By Erica Cohen
On November 1, 2012 the government announced a temporary increase in Medicaid primary care payments to physicians as part of Obamacare. The rates will match Medicare payments, which are higher, from January 1, 2013 through December 31, 2014. The goal is to induce more physicians to participate, which makes sense. There will be many more Medicaid patents, and we already have too few participating providers. However, the increase may not work as planned.
The temporary rate hike is unlikely to convince providers who do not currently accept Medicaid to change their mind. The winners will be providers who already accept Medicaid, since their reimbursement may be even higher than private payer rates.

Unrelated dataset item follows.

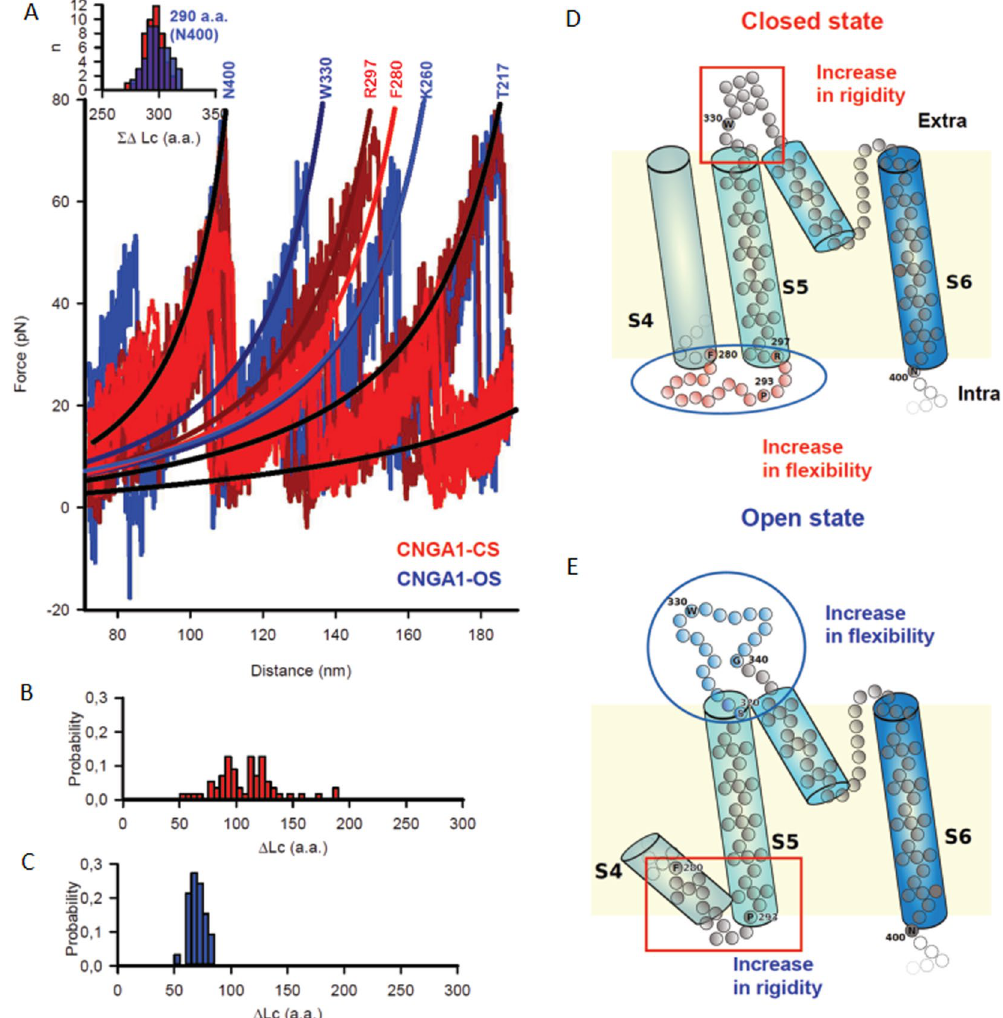
Figure 3. Flexibility in the loops between S4-S5 and S5-P-Helix during CNGA1 channels gating. ( A ) Superposition of F-D curves from unfolding of CNGA1 in the closed (n = 10) (CNGA1-CS, light and dark red) and open (n = 10) (CNGA1-OS, blue) states. The solid line represents the WLC fitting to the corresponding unfolded peaks, and the numbers represents the approximate peak position in the a.a. chain. Inset represents the ∑ ∆ Lc histogram for the peak at N400 (290 a.a.), implying a conserved unfolding step for both open and closed states. ( B ) Distribution of unfolded length for the domains S6–S5 for CNGA1-CS (n = 110). ( C ) As in ( B ) but for CNGA1-OS (n = 71). ( D – E ) Cartoon representation of the S5-S6 domains, showing the change in flexibility between the intracellular and extracellular loops of S5 for closed and open state,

Although Medicaid reimbursement rates vary by state, the national average for physician services is only two-thirds of the Medicare rate. The increase in reimbursement is intended to improve access to treatment for Medicaid patients and encourage preventative care to avoid serious illness and costly hospitalization.
Although an increase in Medicaid reimbursement may seem like a welcome incentive for physicians, it is a short-term inducement that fails to consider how physicians will continue to treat Medicaid patients once the reimbursement rates return to baseline after 2014.The final rule provides increased rates for a mere two years, which isn’t nearly enough time to encourage Medicaid participation by those physicians who have already opted out.

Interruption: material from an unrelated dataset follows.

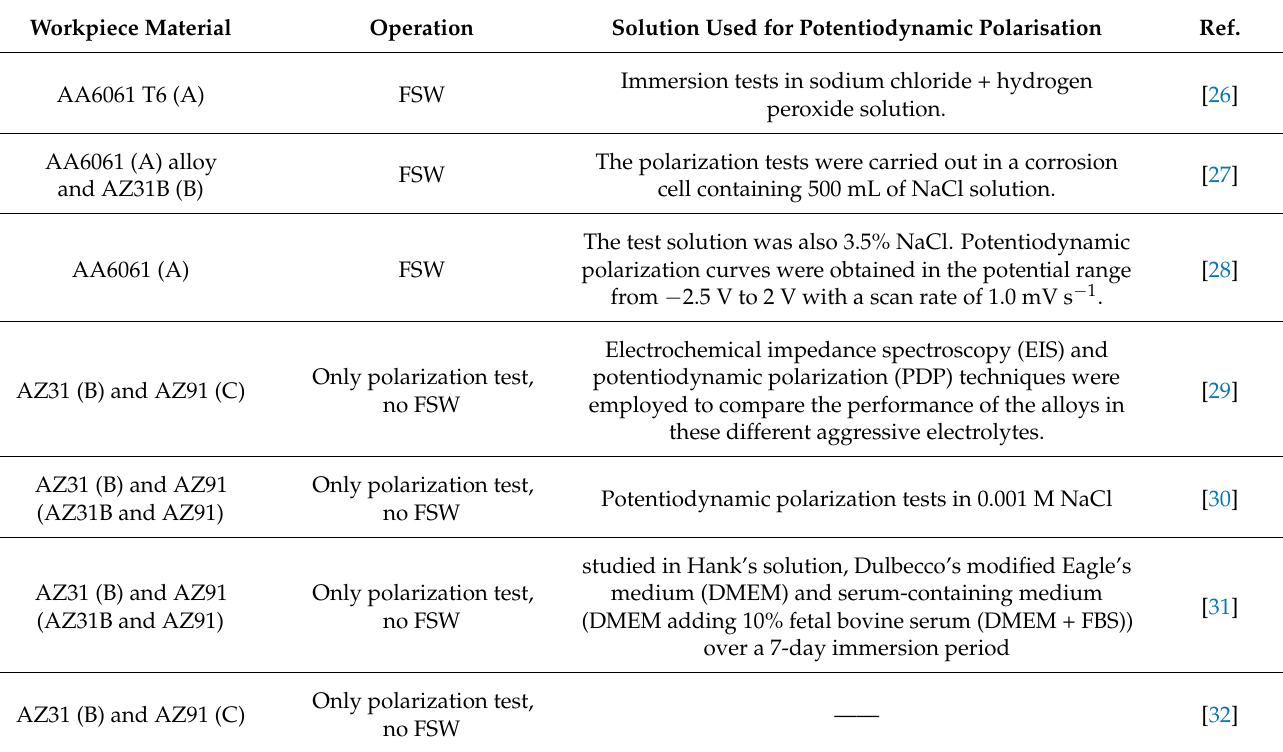
Table 2. Potentiodynamic corrosion tests of AA6061, AZ31B, and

Additionally, the increased reimbursement is available only to physicians who specialize in family medicine, general internal medicine, and pediatric medicine – with some exceptions for certain subspecialists, like pediatric cardiologists, who provide primary care within their scope of their practice.
Medicaid patients are typically sicker than privately insured patients, which means they are likely to require more time and energy from providers. Given that there is a significant physician shortage, many providers are even less likely to accept sicker, more time-consuming patients when they already have too many to manage. Furthermore, while approximately 74% of physicians accept Medicaid, only 64% are accepting new Medicaid patients due to declining reimbursements.
Long-term Medicaid reform is the only solution to this problem. While many oppose Medicaid expansion, studies show that Medicaid improves access to care, results in less medical debt, and lowers mortality rates.
A Harvard School of Public Health report released in August 2012 found that in three states (Arizona, Maine, and New York) that had expanded Medicaid, the death rates declined on average by more than 6% per year compared with a 0% reduction in neighboring states that did not expand Medicaid. Translated into raw numbers, for every 176 people who gained coverage, one death per year was avoided.
Medicaid expansion will only be effective if reimbursement rates are increased indefinitely and the physician shortage is eliminated. While upfront costs are significant, cost savings from reduction in long-term serious illness and hospital inpatient stays could be significant.
The temporary increase in Medicaid reimbursement under Obamacare is a Band-Aid on a gaping wound.